La autora, con su peculiaridad le da el respeto y el espacio que merecen cada uno de los personajes, en su mayoría mujeres, no en ese afán de enaltecer lo femenino, tampoco victimizarlo, sino que como lector repito nos involucra, una y otra vez hasta conseguir que comprendamos y hasta justifiquemos las decisiones dolorosas que todos sus personajes en situación extrema han determinado.

Provoca curiosidad la forma que tiene Mónica de crear el clímax, en gran parte inexistente y no lo digo, porque no exista, sino porque propone una especie de apogeo desde el principio que se va diluyendo o acentuando, luego enredando y posteriormente lo vuelve a incorporar en el remate. ¡Fantástico!. Montero tiene la audacia de jugar siempre con la palabra, así como con el misterio. No se va con cuentos, es directa, desafiante, segura en su lenguaje, para algunos podría ser algo inurbano el tono, para mi imperiosamente verídico, con un ritmo que alarga e inquieta y es ahí donde nos aprisiona hacia la continuidad de su narrativa.

A Corta distancia no es una estructura clásica, de esas con regla y algo imaginables, hasta en cierto modo innegable, que se explota a destajo en la narrativa, tanto chilena como latinoamericana. Seguramente, porque nos sentimos observados por el mundo literario hispano y no nos arriesgamos a lo misceláneo, o a las caricaturas de los personajes y sus metempsicosis.
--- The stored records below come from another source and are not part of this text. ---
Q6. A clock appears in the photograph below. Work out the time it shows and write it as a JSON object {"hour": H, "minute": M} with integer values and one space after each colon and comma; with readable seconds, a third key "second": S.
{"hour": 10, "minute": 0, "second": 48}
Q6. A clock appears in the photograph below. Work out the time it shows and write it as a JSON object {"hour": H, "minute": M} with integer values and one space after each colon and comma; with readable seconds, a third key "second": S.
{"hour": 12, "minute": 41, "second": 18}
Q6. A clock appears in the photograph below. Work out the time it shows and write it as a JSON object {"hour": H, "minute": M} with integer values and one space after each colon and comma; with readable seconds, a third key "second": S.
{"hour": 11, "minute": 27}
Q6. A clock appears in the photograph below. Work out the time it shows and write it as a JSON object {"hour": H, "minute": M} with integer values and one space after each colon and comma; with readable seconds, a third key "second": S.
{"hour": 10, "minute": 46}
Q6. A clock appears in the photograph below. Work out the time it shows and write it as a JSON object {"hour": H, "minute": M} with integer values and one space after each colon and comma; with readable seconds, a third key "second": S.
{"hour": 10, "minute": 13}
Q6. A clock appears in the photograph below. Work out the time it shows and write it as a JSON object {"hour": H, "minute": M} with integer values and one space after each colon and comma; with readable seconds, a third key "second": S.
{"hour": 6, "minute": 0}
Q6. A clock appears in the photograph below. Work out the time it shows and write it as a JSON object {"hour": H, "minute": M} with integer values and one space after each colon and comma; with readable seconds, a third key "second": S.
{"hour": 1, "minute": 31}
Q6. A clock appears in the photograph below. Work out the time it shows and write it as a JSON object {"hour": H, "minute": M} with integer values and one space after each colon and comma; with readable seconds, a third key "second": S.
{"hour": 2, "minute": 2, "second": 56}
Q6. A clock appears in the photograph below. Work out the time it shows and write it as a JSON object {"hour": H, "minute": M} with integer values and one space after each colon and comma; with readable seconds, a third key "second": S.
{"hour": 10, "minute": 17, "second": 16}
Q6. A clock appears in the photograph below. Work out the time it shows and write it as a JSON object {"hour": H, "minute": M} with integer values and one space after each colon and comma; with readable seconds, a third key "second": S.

Sus finales son por lo tanto previsible, diría más bien obvios. En ocasiones uno siente coraje de que los finales humanos sean así de fuertes, pero esto no es Alicia en el país de las maravillas, son mujeres maltratadas, vejadas, abusadas por el hábitat vehemente de la pobreza.

El gran aporte de A Corta distancia independiente de la temática, es la forma como la Mónica Montero plantea su narrativa. En los relatos la autora maneja una forma de decirnos, que no hay reglas, que estamos cansado de los mismo, que si bien es cierto, la miseria humana está más a la vista de lo que creemos, es la forma la que es una bofetada a todo sistema, tanto escritural como social. El formato funciona, perfecto o no, pero funciona y se mueve y eso se ojea páginas tras página, aunque detrás de la cortina hay historias sólidamente trabajadas.

El lenguaje siempre es bello hasta cuando un garabato es el único ventanal abierto, similar a las heridas, todas como observando a la fe, que se sienta a esperar la siguiente palabra.